Collected data

---

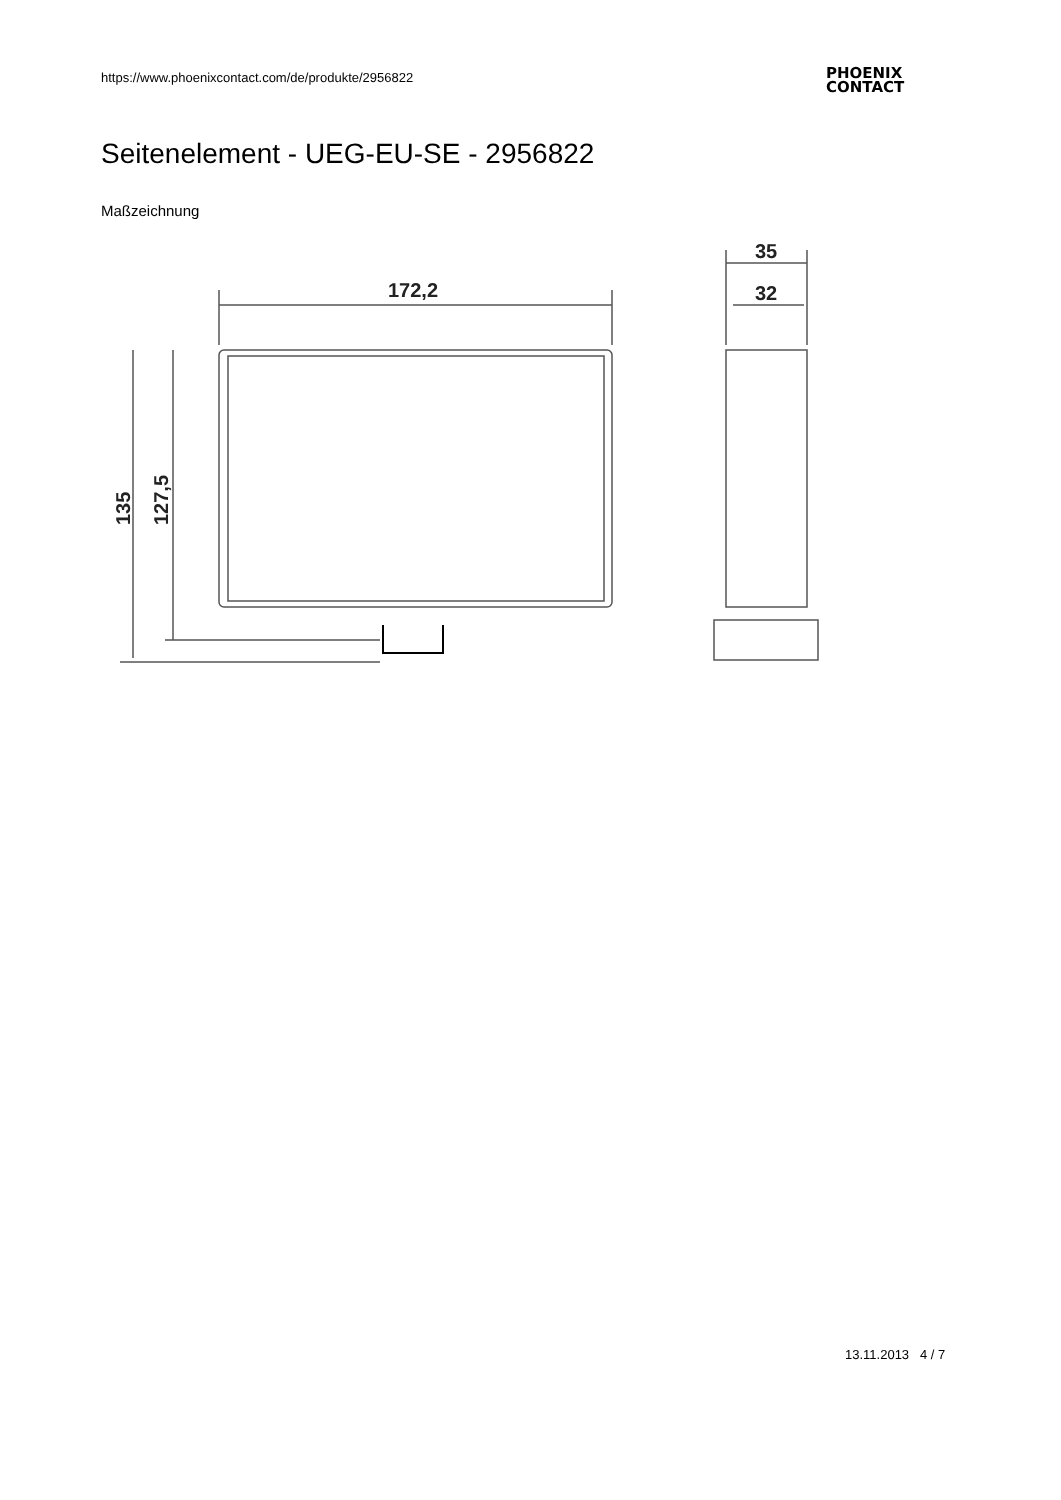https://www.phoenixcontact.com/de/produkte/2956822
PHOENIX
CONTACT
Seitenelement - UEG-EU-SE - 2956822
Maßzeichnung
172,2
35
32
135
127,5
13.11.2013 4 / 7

---

▸ **Directive**
Repeat each record as given. No picture belongs in the copy.

▸ **Exercise result**
https://www.phoenixcontact.com/de/produkte/2956822
PHOENIX
CONTACT
Seitenelement - UEG-EU-SE - 2956822
Maßzeichnung
172,2
35
32
135
127,5
13.11.2013 4 / 7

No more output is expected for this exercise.